La loi asile-immigration de septembre 2018 a par ailleurs ouvert la possibilité de proposer des aides au retour pour les étrangers placés en centre de rétention administrative. Le caractère « volontaire » de ces retours peut cependant se discuter, dans ce contexte de privation de liberté : il s’agit en réalité d’une mesure visant à inciter au retour des personnes pour lesquels l’obtention des documents de voyage – et donc la mise en œuvre du retour forcé – pourrait s’avérer complexe sans coopération de l’étranger concerné.
Des « dispositifs de préparation au retour » (DPAR) ont également été instaurés en 2017, d’abord à titre expérimental avant d’être développés par la suite. En 2020, alors qu’aucune nouvelle place d’accueil pour demandeurs d’asile ne sera créée, le projet de loi de finances prévoit l’ouverture de 130 nouvelles places de DPAR, dans un parc d’hébergement qui devrait compter 1 000 places fin 2019. Les missions de ces dispositifs, qui ne figurent cependant dans aucun cahier des charges actuellement, consistent à héberger et accompagner les déboutés de l’asile vers une démarche de retour volontaire.
Le développement de ces différentes options de retour, valorisées à travers un site Internet dédié mis en place par l’OFII en 2018, semblent témoigner d’une volonté de favoriser ce type de démarche. Un rapport parlementaire publié en juin 2019 par deux députés de la majorité, estime qu’un retour aidé coûte entre 2 500 et 4 000 € par personne contre 14 000 € environ pour un retour forcé et préconise ainsi d’ « encourager la promotion de l’aide au retour et à la réinsertion et faciliter les démarches des candidats potentiels ». La directive européenne dite « Retour » exige d’ailleurs de n’utiliser la rétention qu’en dernier ressort et de favoriser les alternatives à l’enfermement.
Pourtant, les orientations politiques récentes tendent plutôt à renforcer les mesures de retour coercitives.
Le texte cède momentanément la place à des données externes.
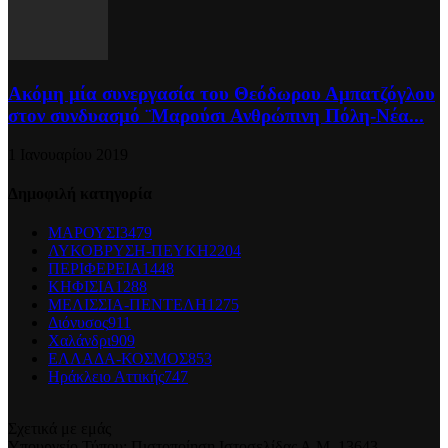
Ακόμη μία συνεργασία του Θεόδωρου Αμπατζόγλου
στον συνδυασμό ¨Μαρούσι Ανθρώπινη Πόλη-Νέα...
1 Ιανουαρίου 2019
Δημοφιλή κατηγορία
ΜΑΡΟΥΣΙ
3479
ΛΥΚΟΒΡΥΣΗ-ΠΕΥΚΗ
2204
ΠΕΡΙΦΕΡΕΙΑ
1448
ΚΗΦΙΣΙΑ
1288
ΜΕΛΙΣΣΙΑ-ΠΕΝΤΕΛΗ
1275
Διόνυσος
911
Χαλάνδρι
909
ΕΛΛΑΔΑ-ΚΟΣΜΟΣ
853
Ηράκλειο Αττικής
747
Σχετικά με εμάς
Υπουργείο Τύπου: Πιστοποίηση Ιστοσελίδας Α.Μ. 13643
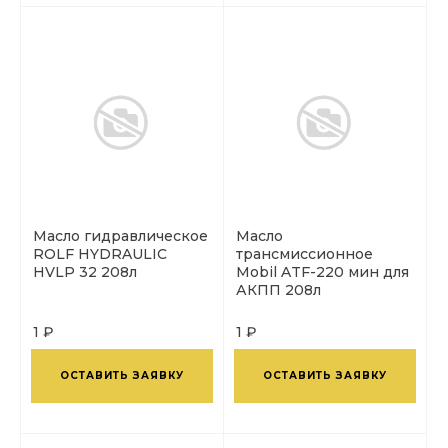
Масло гидравлическое
Масло
ROLF HYDRAULIC
трансмиссионное
HVLP 32 208л
Mobil ATF-220 мин для
АКПП 208л
1 ₽
1 ₽
ОСТАВИТЬ ЗАЯВКУ
ОСТАВИТЬ ЗАЯВКУ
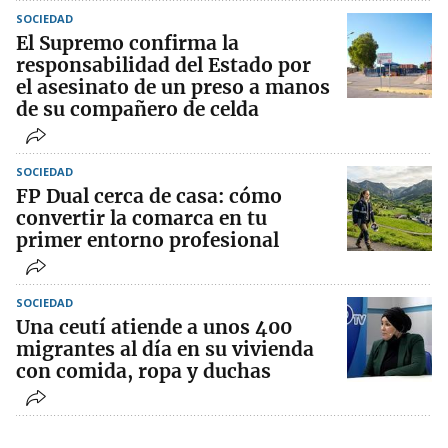
SOCIEDAD
El Supremo confirma la
responsabilidad del Estado por
el asesinato de un preso a manos
de su compañero de celda
SOCIEDAD
FP Dual cerca de casa: cómo
convertir la comarca en tu
primer entorno profesional
SOCIEDAD
Una ceutí atiende a unos 400
migrantes al día en su vivienda
con comida, ropa y duchas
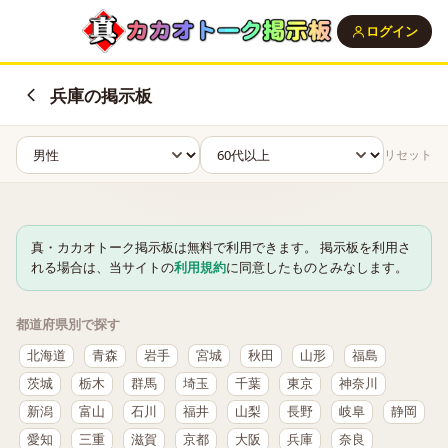
ログイン
兵庫の掲示板
リセット
真・カカオトーク掲示板は無料で利用できます。 掲示板を利用さ
れる場合は、当サイトの
利用規約
に同意したものとみなします。
都道府県別で探す
北海道
青森
岩手
宮城
秋田
山形
福島
茨城
栃木
群馬
埼玉
千葉
東京
神奈川
新潟
富山
石川
福井
山梨
長野
岐阜
静岡
愛知
三重
滋賀
京都
大阪
兵庫
奈良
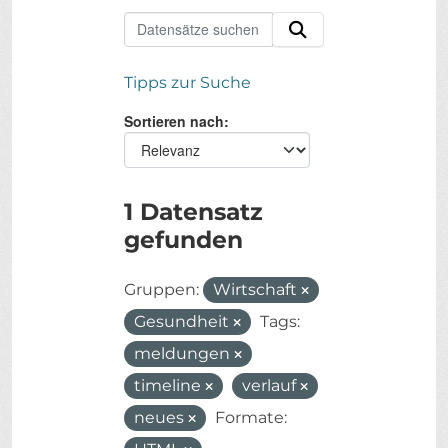
Tipps zur Suche
Sortieren nach
1 Datensatz
gefunden
Gruppen:
Wirtschaft
Gesundheit
Tags:
meldungen
timeline
verlauf
neues
Formate:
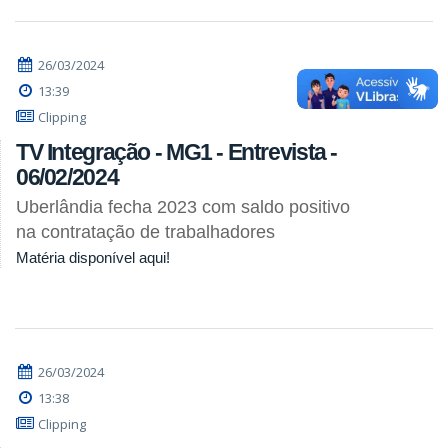
26/03/2024
13:39
Clipping
TV Integração - MG1 - Entrevista -
06/02/2024
Uberlândia fecha 2023 com saldo positivo
na contratação de trabalhadores
Matéria disponível aqui!
26/03/2024
13:38
Clipping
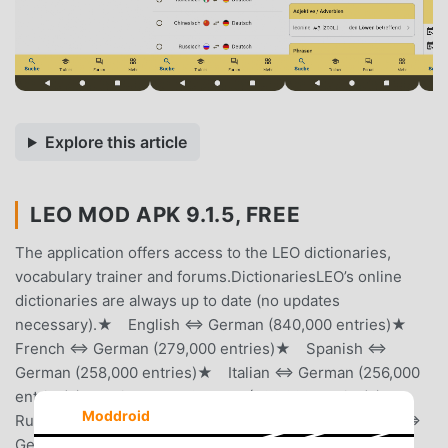
Explore this article
LEO MOD APK 9.1.5, FREE
The application offers access to the LEO dictionaries,
vocabulary trainer and forums.DictionariesLEO’s online
dictionaries are always up to date (no updates
necessary).★ English ⇔ German (840,000 entries)★
French ⇔ German (279,000 entries)★ Spanish ⇔
German (258,000 entries)★ Italian ⇔ German (256,000
entries)★ Chinese ⇔ German (236,000 entries)★
Moddroid
Russian ⇔ German (368,000 entries)★ Portuguese ⇔
German (166,000 entries)★ Polish ⇔ German (98,000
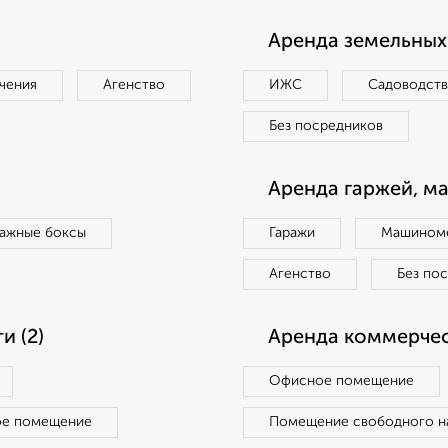
Аренда земельных 
чения
Агенство
ИЖС
Садоводст
Без посредников
Аренда гаржей, м
ражные боксы
Гаражи
Машиноме
Агенство
Без по
 (2)
Аренда коммерчес
Офисное помещение
ое помещение
Помещение свободного н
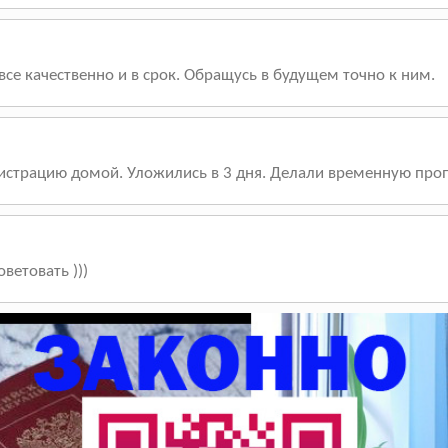
 все качественно и в срок. Обращусь в будущем точно к ним.
истрацию домой. Уложились в 3 дня. Делали временную проп
ветовать )))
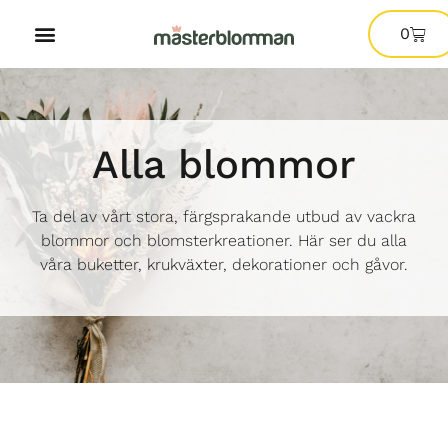
0
Alla blommor
Ta del av vårt stora, färgsprakande utbud av vackra
blommor och blomsterkreationer. Här ser du alla
våra buketter, krukväxter, dekorationer och gåvor.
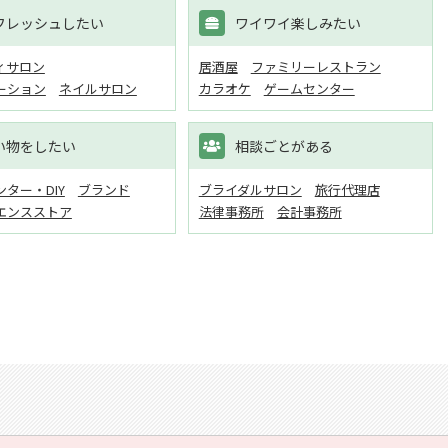
フレッシュしたい
ワイワイ楽しみたい
ィサロン
居酒屋
ファミリーレストラン
ーション
ネイルサロン
カラオケ
ゲームセンター
い物をしたい
相談ごとがある
ター・DIY
ブランド
ブライダルサロン
旅行代理店
エンスストア
法律事務所
会計事務所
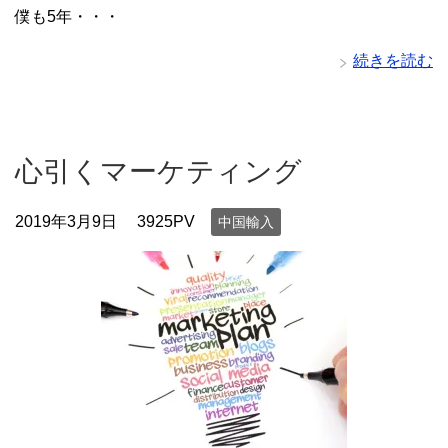
僕も5年・・・
続きを読む
心引くマーケティング
2019年3月9日
3925PV
中国輸入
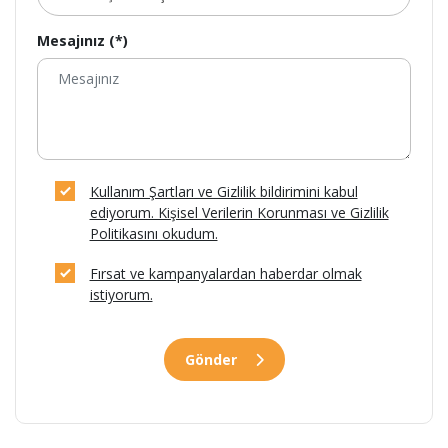
Mesajınız (*)
Kullanım Şartları ve Gizlilik bildirimini kabul
ediyorum. Kişisel Verilerin Korunması ve Gizlilik
Politikasını okudum.
Fırsat ve kampanyalardan haberdar olmak
istiyorum.
Gönder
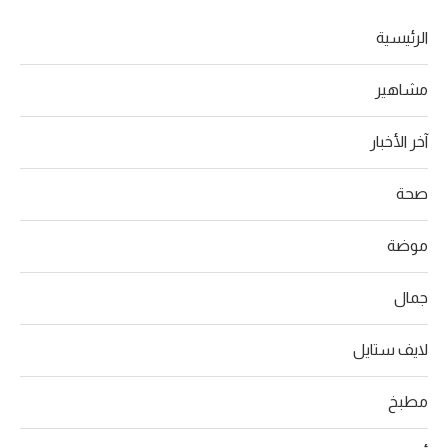
الرئيسية
مشاهير
آخر الأخبار
صحة
موضة
جمال
لايف ستايل
مطبخ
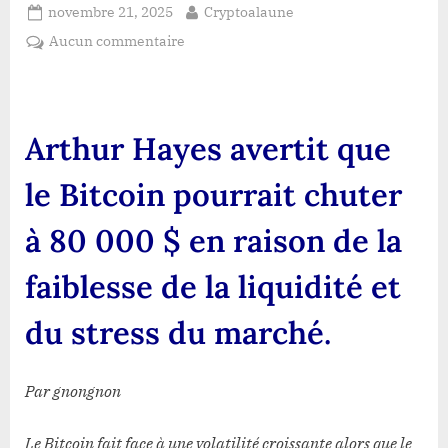
Posted
By
novembre 21, 2025
Cryptoalaune
on
sur
Aucun commentaire
Arthur
Hayes
avertit
que
Arthur Hayes avertit que
le
Bitcoin
le Bitcoin pourrait chuter
pourrait
chuter
à 80 000 $ en raison de la
à
80
faiblesse de la liquidité et
000
$
du stress du marché.
en
raison
de
Par gnongnon
la
faiblesse
Le Bitcoin fait face à une volatilité croissante alors que le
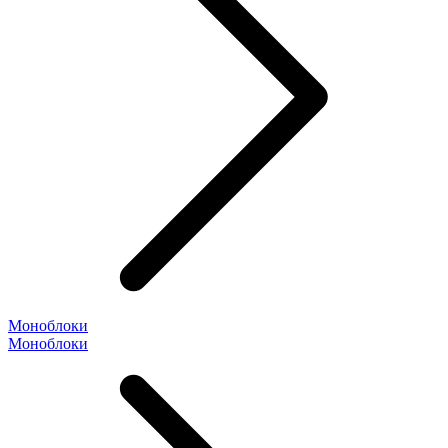
Моноблоки
Моноблоки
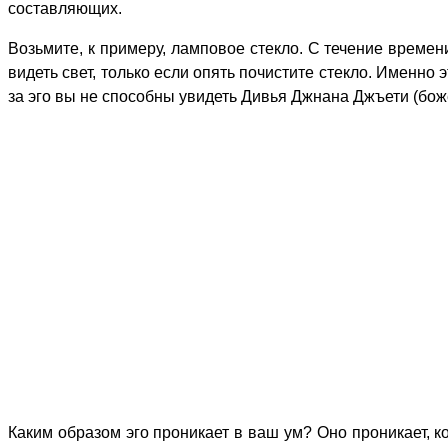
составляющих.
Возьмите, к примеру, ламповое стекло. С течение времен
видеть свет, только если опять почистите стекло. Именно
за эго вы не способны увидеть Дивья Джнана Джъети (бож
Каким образом эго проникает в ваш ум? Оно проникает, ко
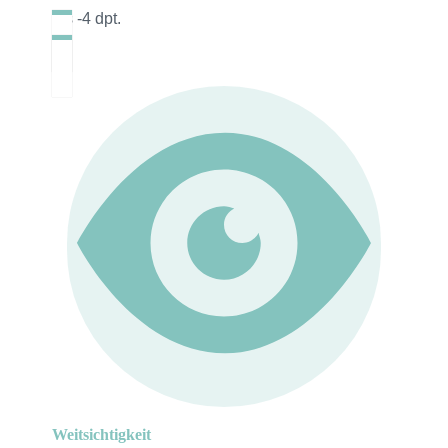
bis -4 dpt.
Weitsichtigkeit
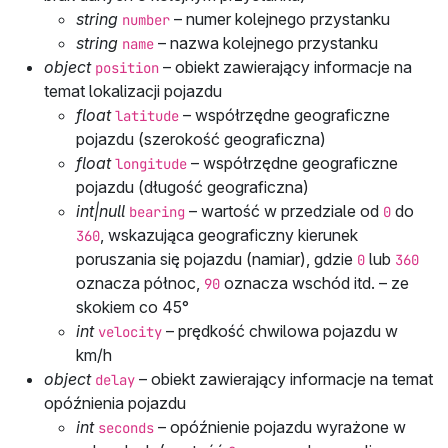
string
– numer kolejnego przystanku
number
string
– nazwa kolejnego przystanku
name
object
– obiekt zawierający informacje na
position
temat lokalizacji pojazdu
float
– współrzędne geograficzne
latitude
pojazdu (szerokość geograficzna)
float
– współrzędne geograficzne
longitude
pojazdu (długość geograficzna)
int|null
– wartość w przedziale od
do
bearing
0
, wskazująca geograficzny kierunek
360
poruszania się pojazdu (namiar), gdzie
lub
0
360
oznacza północ,
oznacza wschód itd. – ze
90
skokiem co 45°
int
– prędkość chwilowa pojazdu w
velocity
km/h
object
– obiekt zawierający informacje na temat
delay
opóźnienia pojazdu
int
– opóźnienie pojazdu wyrażone w
seconds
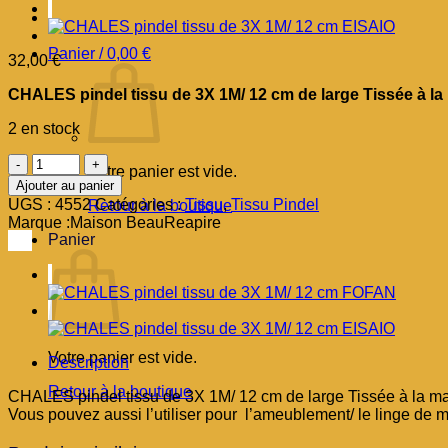
Panier /
0,00
€
32,00
€
CHALES pindel tissu de 3X 1M/ 12 cm de large Tissée à 
2 en stock
quantité
Votre panier est vide.
de
Ajouter au panier
CHALES
UGS :
4552
Catégories :
Tissu
,
Tissu Pindel
Retour à la boutique
pindel
Marque :
Maison BeauReapire
tissu
Panier
de
3X
1M/
12
cm
SONIMIO
Votre panier est vide.
Description
Retour à la boutique
CHALES pindel tissu de 3X 1M/ 12 cm de large Tissée à la 
Vous pouvez aussi l’utiliser pour l’ameublement/ le linge de 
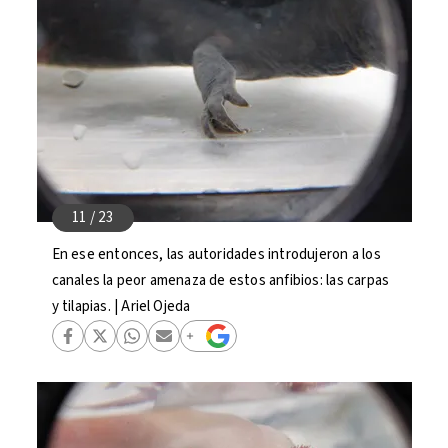
En ese entonces, las autoridades introdujeron a los
canales la peor amenaza de estos anfibios: las carpas
y tilapias. | Ariel Ojeda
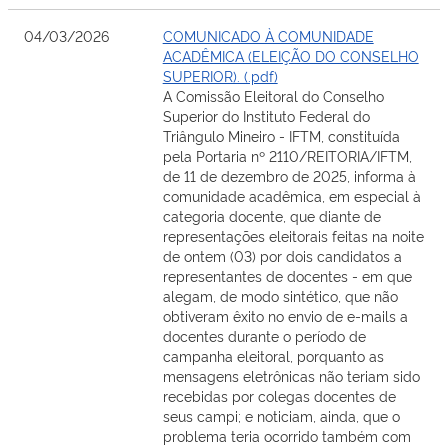
04/03/2026
COMUNICADO À COMUNIDADE
ACADÊMICA (ELEIÇÃO DO CONSELHO
SUPERIOR). (.pdf)
A Comissão Eleitoral do Conselho
Superior do Instituto Federal do
Triângulo Mineiro - IFTM, constituída
pela Portaria nº 2110/REITORIA/IFTM,
de 11 de dezembro de 2025, informa à
comunidade acadêmica, em especial à
categoria docente, que diante de
representações eleitorais feitas na noite
de ontem (03) por dois candidatos a
representantes de docentes - em que
alegam, de modo sintético, que não
obtiveram êxito no envio de e-mails a
docentes durante o período de
campanha eleitoral, porquanto as
mensagens eletrônicas não teriam sido
recebidas por colegas docentes de
seus campi; e noticiam, ainda, que o
problema teria ocorrido também com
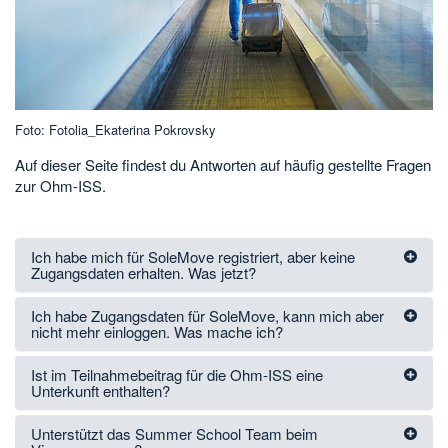
Foto: Fotolia_Ekaterina Pokrovsky
Auf dieser Seite findest du Antworten auf häufig gestellte Fragen
zur Ohm-ISS.
Ich habe mich für SoleMove registriert, aber keine
Zugangsdaten erhalten. Was jetzt?
Ich habe Zugangsdaten für SoleMove, kann mich aber
nicht mehr einloggen. Was mache ich?
Ist im Teilnahmebeitrag für die Ohm-ISS eine
Unterkunft enthalten?
Unterstützt das Summer School Team beim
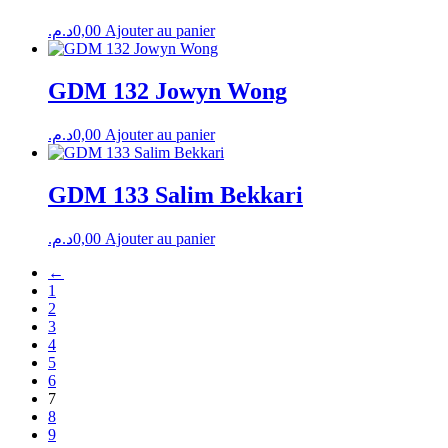
د.م.
0,00
Ajouter au panier
GDM 132 Jowyn Wong
د.م.
0,00
Ajouter au panier
GDM 133 Salim Bekkari
د.م.
0,00
Ajouter au panier
←
1
2
3
4
5
6
7
8
9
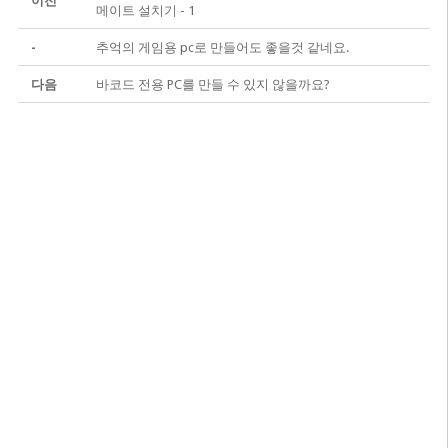
이전
메이트 설치기 - 1
-
추억의 게임용 pc로 만들어도 좋을것 같네요.
다음
바코드 전용 PC를 만들 수 있지 않을까요?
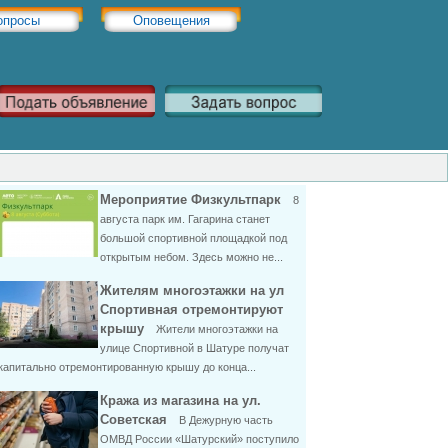
опросы
Оповещения
Мероприятие Физкультпарк
8
августа парк им. Гагарина станет
большой спортивной площадкой под
открытым небом. Здесь можно не...
Жителям многоэтажки на ул
Спортивная отремонтируют
крышу
Жители многоэтажки на
улице Спортивной в Шатуре получат
капитально отремонтированную крышу до конца...
Кража из магазина на ул.
Советская
В Дежурную часть
ОМВД России «Шатурский» поступило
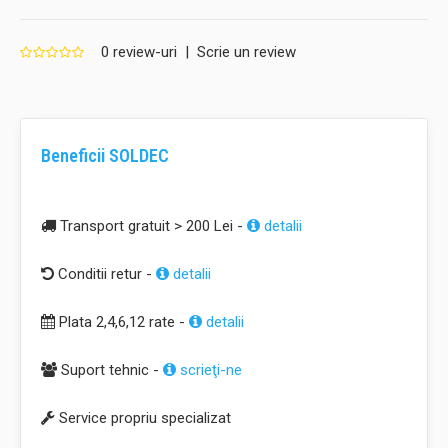
0 review-uri
|
Scrie un review
Beneficii SOLDEC
Transport gratuit > 200 Lei -
detalii
Conditii retur -
detalii
Plata 2,4,6,12 rate -
detalii
Suport tehnic -
scrieţi-ne
Service propriu specializat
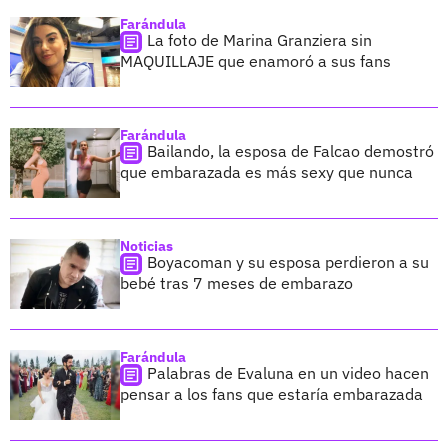
Farándula
La foto de Marina Granziera sin
MAQUILLAJE que enamoró a sus fans
Farándula
Bailando, la esposa de Falcao demostró
que embarazada es más sexy que nunca
Noticias
Boyacoman y su esposa perdieron a su
bebé tras 7 meses de embarazo
Farándula
Palabras de Evaluna en un video hacen
pensar a los fans que estaría embarazada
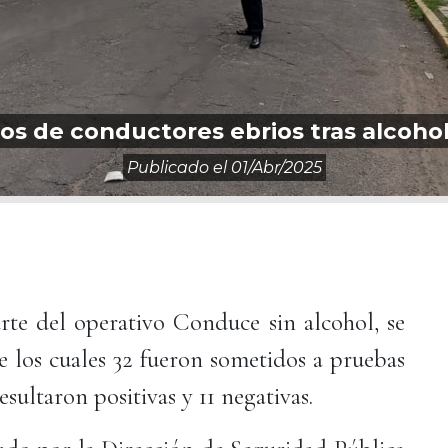
tos de conductores ebrios tras alcoh
Publicado el
01/abr/2025
te del operativo Conduce sin alcohol, se
e los cuales 32 fueron sometidos a pruebas
sultaron positivas y 11 negativas.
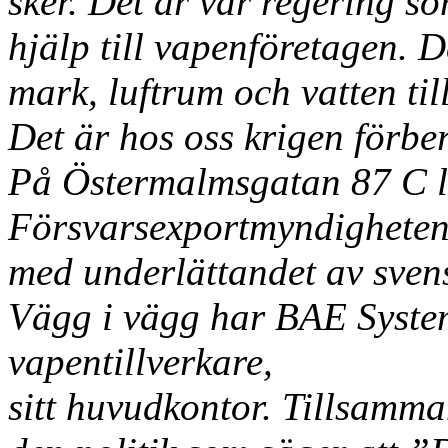
sker. Det är vår regering s
hjälp till vapenföretagen. D
mark, luftrum och vatten til
Det är hos oss krigen förbe
På Östermalmsgatan 87 C l
Försvarsexportmyndighete
med underlättandet av sven
Vägg i vägg har BAE System
vapentillverkare,
sitt huvudkontor. Tillsamman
La loi du 10 septembre 2018 a ainsi doublé la durée maximale de rétention, passée de 45 à 90 jours, et a étendu les hypothèses dans lesquelles une décision d’éloignement sans délai de départ volontaire peut être prononcée. Les instructions ministérielles adressées aux préfets vont également dans ce sens. Le plan gouvernemental sur l’immigration présenté le 6 novembre 2019 poursuit cette dynamique, en annonçant notamment la création de nouvelles places en centre de rétention (voir la position de Forum réfugiés-Cosi à ce sujet). Les pratiques des autres pays européens, mais également l’analyse de résultats en matière de retour volontaire, devraient pourtant inciter à développer ces politiques d’éloignement qui s’avèrent à la fois plus efficaces, moins coûteuses, et plus respectueuses des droits des personnes.